Years of research to help the Wimbledon Library and Museum helped Richard Hillway earn an exclusive invitation to perhaps the world's most famous patch of turf.
To this tennis historian who, ironically, focuses on the origin of lawn tennis, he was merely doing his job.
"The museum asked if I'd do research on the great French champion Suzanne Lenglen, to find the results when she played in the pro tour in the United States in 1926-27," Hillway said. "It took a year and a half and I found all the results from 40 cities."
And for a fortnight, the former Cherry Creek history teacher and boys' tennis coach, who later headed up operations as tennis director and junior tennis pro at the Country Club of Colorado, is getting a chance to watch first-class tennis and retrace steps by the sport's earliest pioneers.
Rafael Nadal, Serena Williams, Maria Sharapova and Roger Federer? That's nice, but not the history Hillway had in mind.
Instead, the author of 90 published articles in tennis trade magazines prefers Henry Jones, Walter Wingfield, William and Ernest Renshaw, and Bill Tilden, among others.
"I try to find things that haven't been solved, like who brought tennis to America," said the 70-year-old Hillway, who retired four years ago to pursue his full-time passion of tennis research in addition to collecting the sport's rare memorabilia. "I never had the time to do this while I was teaching. Now, I just love it."
Hillway's southwest Colorado Springs home doubles as a library for more than 2,000 books, most dealing specifically in lawn tennis. In addition, he has built a veritable museum to the early days of the sport, displaying early artifacts, from an 1888 rulebook, an 1895 U.S. Open souvenir program and a 1913 hand-stitched tennis ball to a wall showing the evolution of tennis rackets.
He takes true pride, however, in materials not sought by traditional collectors.
"Most collectors are interested in rackets and autographs," Hillway said. "The real history is in the books and letters. That's where you find out what a player has to say."
In 15 years, Hillway also has amassed a collection of thousands of tennis letters, early correspondence from the likes of Gussie Moran, Don Budge and even one signed by Dwight Davis, who founded the Davis Cup.

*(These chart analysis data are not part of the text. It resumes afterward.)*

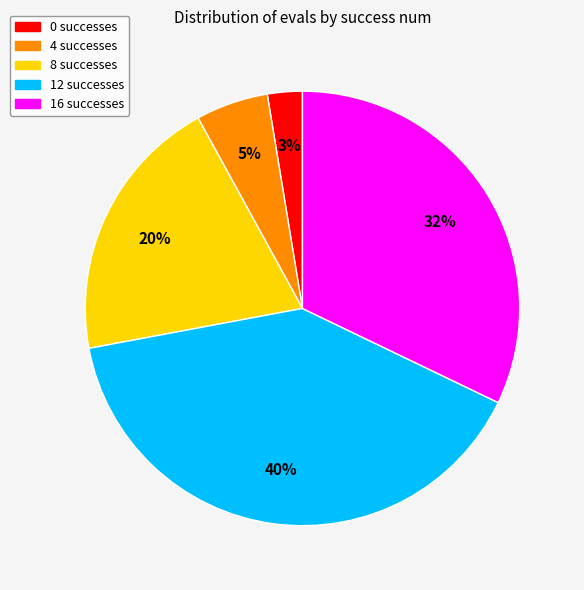

Approximately how many times larger is the value at 16 successes compared to 8 successes?

1.6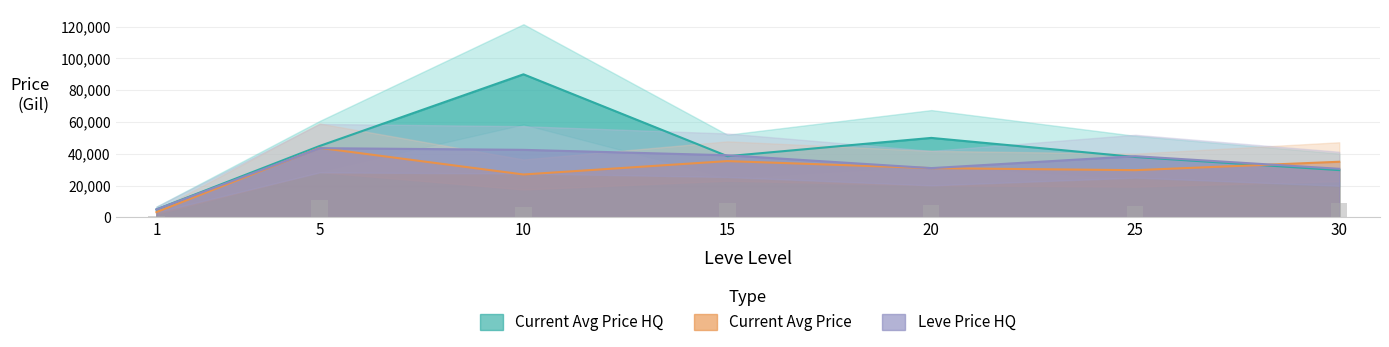

Which category has the lowest value across all series?

1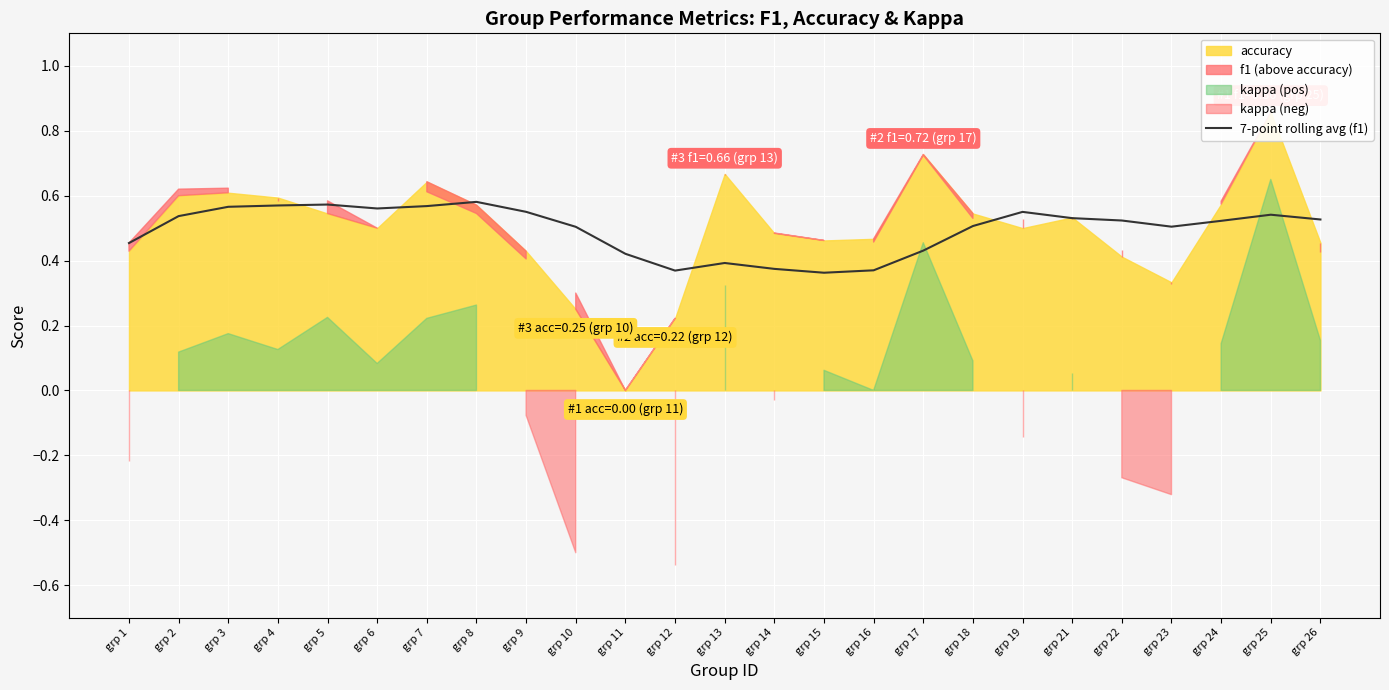

Is it true that the value at grp 3 is 0.6?

True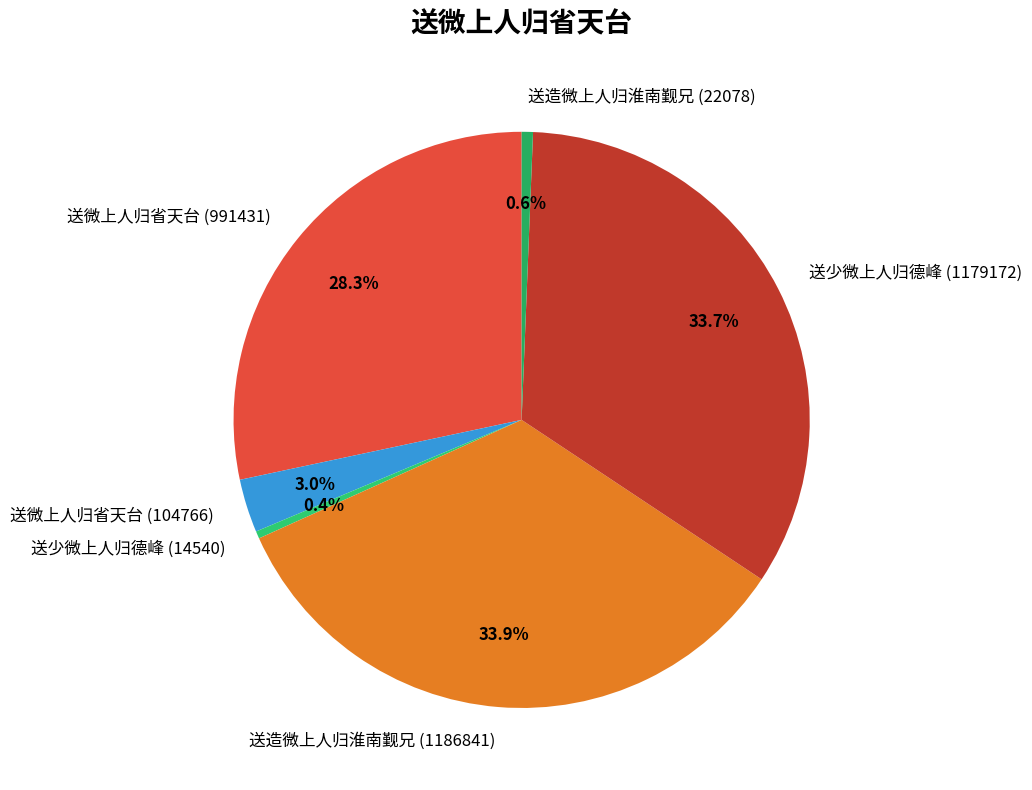

Does 送少微上人归德峰 (14540) account for over 50% of the chart?

No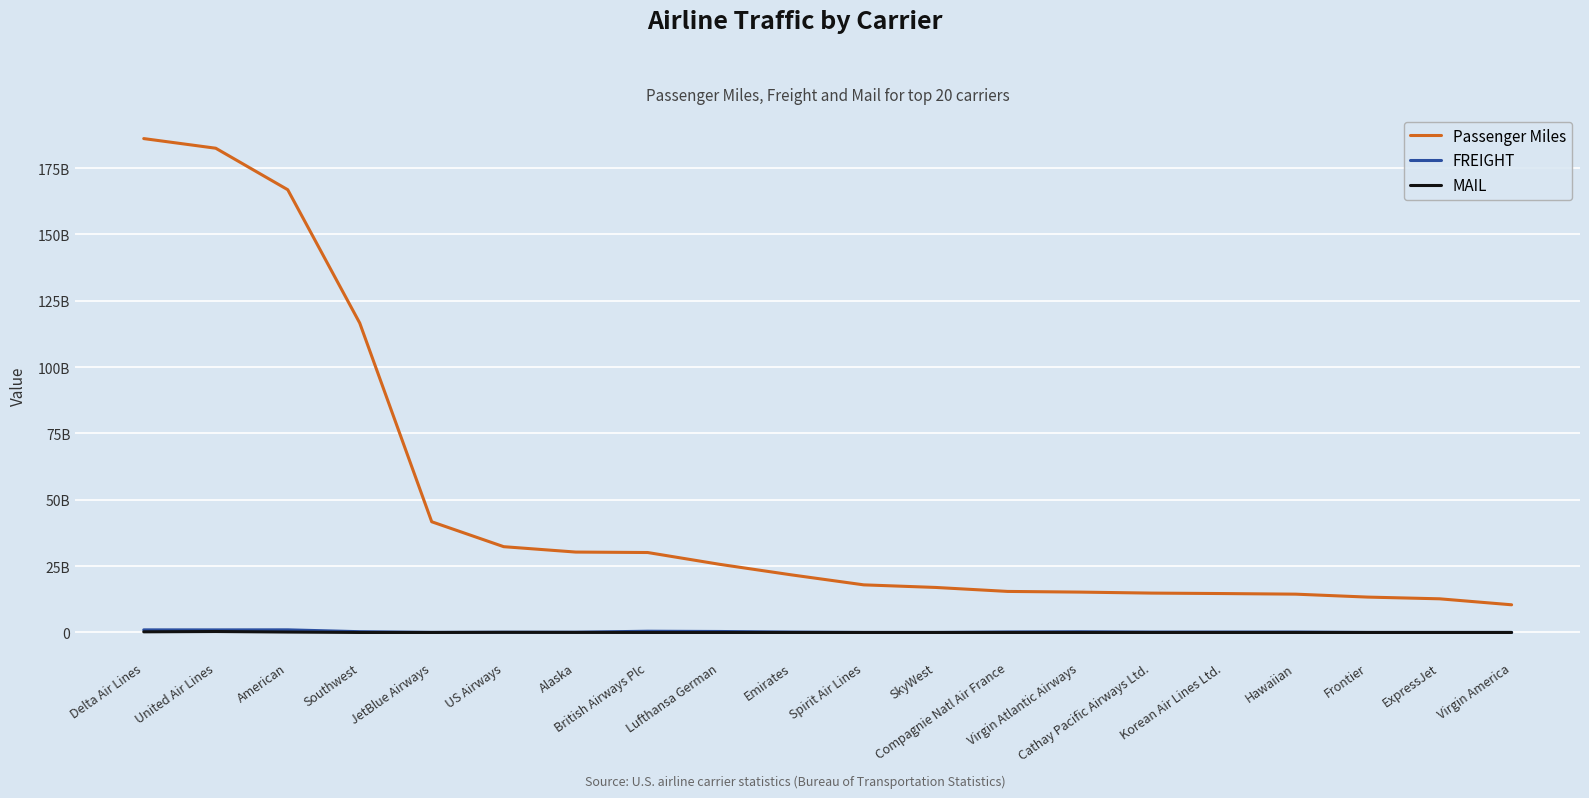

At which label is MAIL closest to 178112345?

American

The thirst for history came quite naturally to Hillman, whose father, Dr. Tyus Hillway, founded the Herman Melville Society in 1946. Richard was born in West Hartford, Conn., but moved to Greeley to help cure his asthma. The three-time high school singles champion earned a Boettcher scholarship to Colorado, where he won a Big 8 singles title and later studied at the University of New South Wales on a Rotary scholarship.
Hillway got his start at Cherry Creek in 1969, where he taught history and coached the boys' tennis team. He transformed the Bruins' program, which had won only one dual meet the previous season. By the time he left in 1980, the program had won eight straight state team titles, part of an amazing stretch of 19 in a row that included 316 consecutive dual-meet victories.
At the Country Club of Colorado, Hillway shaped many of the players who eventually starred for Cheyenne Mountain and helped the Indians win 18 girls' and 17 boys' state team titles
He also founded the Colorado Tennis Hall of Fame in 2000 and serves as Colorado's tennis historian.
For two weeks every summer since 2008, Hillway delves back into tennis' home across the pond. While watching the sport is nice, he revels in a chance to visit old bookstores and old friends, hoping to glean a nugget of the past he didn't know before.
"I consider it a real treat to go," said Hillway, standing in front of three large file cabinets containing his alphabetized collection of tennis letters, "I don't take it for granted. I don't know if I'll keep getting invited."